▶ TO DO
[a] Write out, word for word, everything in the Spark column concatenation question from "For example below" down to "id 2 only id)".
[b] Continue the Spark column concatenation question, picking up after its last sentence.

▶ SELECTED PASSAGE

I am trying to concat multiple columns in spark using concat function.
For example below is the table for which I have to add new concatenated column
table - **t**
+---+----+  
| id|name|
+---+----+  
|  1|   a|  
|  2|   b|
+---+----+
and below is the table which has the information about which columns are to be concatenated for given id (for id 1 column id and name needs to be concatenated and for id 2 only id)
table - **r**
+---+-------+
| id|   att |
+---+-------+
|  1|id,name|
|  2|   id  |
+---+-------+
if I join the two tables and do something like below, I am able to concat but not based on the table r (as the new column is having 1,a for first row but for second row it should be 2 only)
t.withColumn("new",concat_ws(",",t.select("att").first.mkString.split(",").map(c => col(c)): _*)).show
+---+----+-------+---+
| id|name|  att  |new|
+---+----+-------+---+
|  1|   a|id,name|1,a|
|  2|   b|  id   |2,b|
+---+----+-------+---+
I have to apply filter before the select in the above query, but I am not sure how to do that in withColumn for each row.

Dataset entries

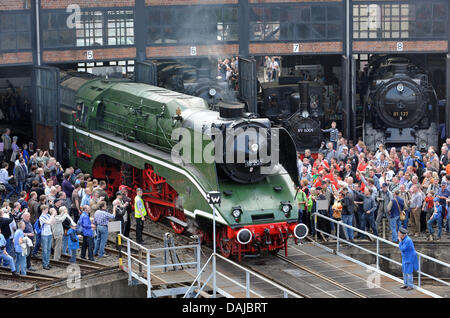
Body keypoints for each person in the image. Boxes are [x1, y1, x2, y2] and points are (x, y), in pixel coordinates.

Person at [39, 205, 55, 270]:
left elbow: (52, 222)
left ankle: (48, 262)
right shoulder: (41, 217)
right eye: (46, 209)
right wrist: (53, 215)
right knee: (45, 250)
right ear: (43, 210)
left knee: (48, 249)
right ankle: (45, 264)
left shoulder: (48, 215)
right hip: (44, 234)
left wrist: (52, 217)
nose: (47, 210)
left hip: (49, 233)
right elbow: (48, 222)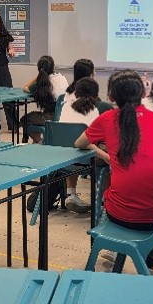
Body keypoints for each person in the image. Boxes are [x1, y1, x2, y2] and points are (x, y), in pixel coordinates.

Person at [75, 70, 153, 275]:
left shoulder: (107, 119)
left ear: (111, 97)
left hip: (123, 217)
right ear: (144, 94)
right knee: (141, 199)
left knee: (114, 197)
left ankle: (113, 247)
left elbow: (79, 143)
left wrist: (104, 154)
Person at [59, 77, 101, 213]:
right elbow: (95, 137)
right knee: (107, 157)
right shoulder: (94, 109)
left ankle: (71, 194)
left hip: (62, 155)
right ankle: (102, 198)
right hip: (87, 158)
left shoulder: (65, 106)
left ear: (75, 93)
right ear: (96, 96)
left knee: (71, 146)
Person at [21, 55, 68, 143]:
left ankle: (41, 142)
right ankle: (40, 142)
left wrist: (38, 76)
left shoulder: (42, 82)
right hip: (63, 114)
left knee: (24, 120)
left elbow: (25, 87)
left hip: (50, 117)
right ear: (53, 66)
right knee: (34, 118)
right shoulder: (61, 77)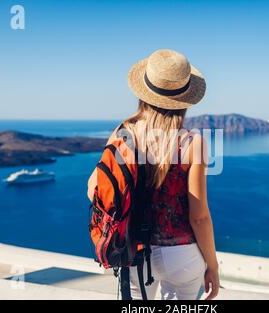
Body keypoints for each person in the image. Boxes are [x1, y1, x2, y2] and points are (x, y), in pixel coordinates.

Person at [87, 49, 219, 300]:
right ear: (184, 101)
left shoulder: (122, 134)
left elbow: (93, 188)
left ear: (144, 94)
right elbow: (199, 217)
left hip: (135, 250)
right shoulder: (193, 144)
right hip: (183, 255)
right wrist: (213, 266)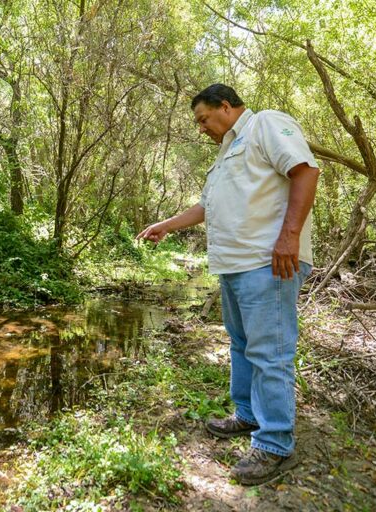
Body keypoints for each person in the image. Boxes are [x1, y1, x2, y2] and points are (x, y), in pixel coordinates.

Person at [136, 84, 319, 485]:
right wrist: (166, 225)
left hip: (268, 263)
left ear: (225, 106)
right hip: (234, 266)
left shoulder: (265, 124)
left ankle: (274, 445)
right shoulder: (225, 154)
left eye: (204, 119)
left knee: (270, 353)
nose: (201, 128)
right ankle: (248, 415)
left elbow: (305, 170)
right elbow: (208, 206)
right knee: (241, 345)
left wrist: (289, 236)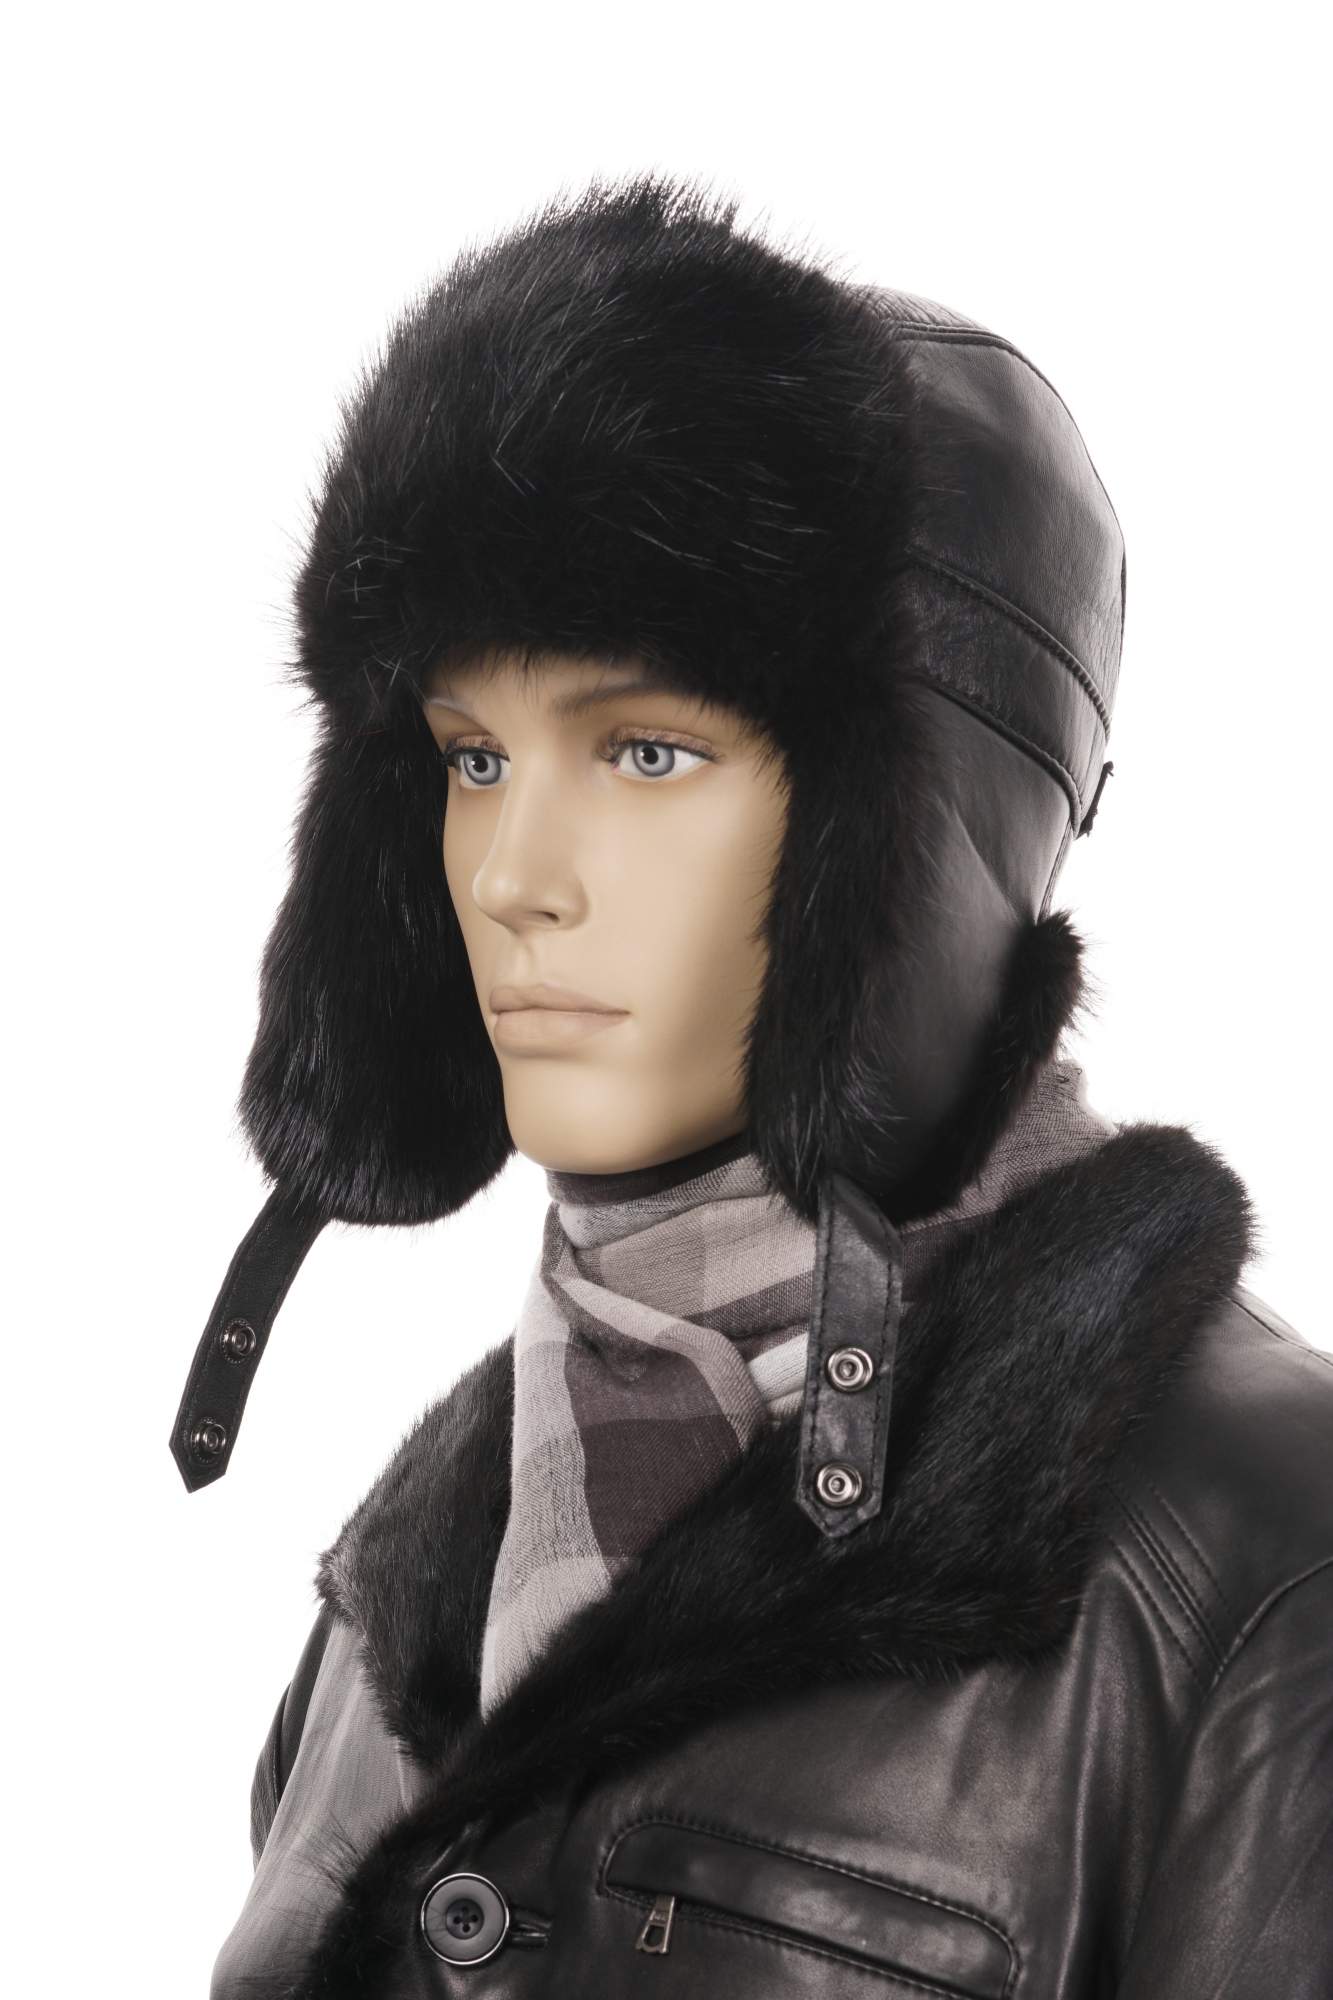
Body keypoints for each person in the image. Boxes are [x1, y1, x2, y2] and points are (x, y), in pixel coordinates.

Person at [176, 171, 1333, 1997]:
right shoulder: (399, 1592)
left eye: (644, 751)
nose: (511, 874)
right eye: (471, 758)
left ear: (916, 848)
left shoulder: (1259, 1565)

▶ ANSWERS BY TASK
[a]
For example below is the table for which I have to add new concatenated column
table - **t**
+---+----+  
| id|name|
+---+----+  
|  1|   a|  
|  2|   b|
+---+----+
and below is the table which has the information about which columns are to be concatenated for given id (for id 1 column id and name needs to be concatenated and for id 2 only id)

[b]
Something like below, if that is possible.
t.withColumn("new",concat_ws(",",t.**filter**("id="+this.id).select("att").first.mkString.split(",").map(c => col(c)): _*)).show
As it will require to filter each row based on the id.
scala> t.filter("id=1").select("att").first.mkString.split(",").map(c => col(c))
res90: Array[org.apache.spark.sql.Column] = Array(id, name)
scala> t.filter("id=2").select("att").first.mkString.split(",").map(c => col(c))
res89: Array[org.apache.spark.sql.Column] = Array(id)
Below is the final required result.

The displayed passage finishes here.